::: TEXT :::

Is an external journal worthwhile for ext4 on a modern system?

Reading through the Arch performance wiki I came upon this. I could definitely see using an external journal being worthwhile for an HDD, but maybe not an SSD. Almost definitely depends on hardware pathways too. (spreading loads across multiple busses)

Sadly, I came upon a post indicating multiple ext4 partitions cannot share the same journaling device, but that’s over six years old and might be out of date. Will I still need to create a separate partition for each journal? Is this worth losing the data=ordered flag?

Current disk layout of system:

I was thinking I could add a SATA SSD on the Intel or ASMedia controller for handling the journaling of the ext4 partitions on my NVME and HDD disks. Will the better performance of the intel controller be worth swap and journal being on the same controller, as opposed to splitting them up between Intel and ASMedia?

::: DATA :::

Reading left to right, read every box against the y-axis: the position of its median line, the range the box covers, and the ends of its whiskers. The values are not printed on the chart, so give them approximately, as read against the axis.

:::

TASK A =
According to the post, how old is the earlier post saying that multiple ext4 partitions cannot share the same journaling device?
TASK B =
Rewrite the journal post from "I was thinking" up to and including "Intel and ASMedia?", switching "SATA SSD" to "small SSD".

TASK ANSWER A =
It is over six years old.

TASK ANSWER B =
I was thinking I could add a small SSD on the Intel or ASMedia controller for handling the journaling of the ext4 partitions on my NVME and HDD disks. Will the better performance of the intel controller be worth swap and journal being on the same controller, as opposed to splitting them up between Intel and ASMedia?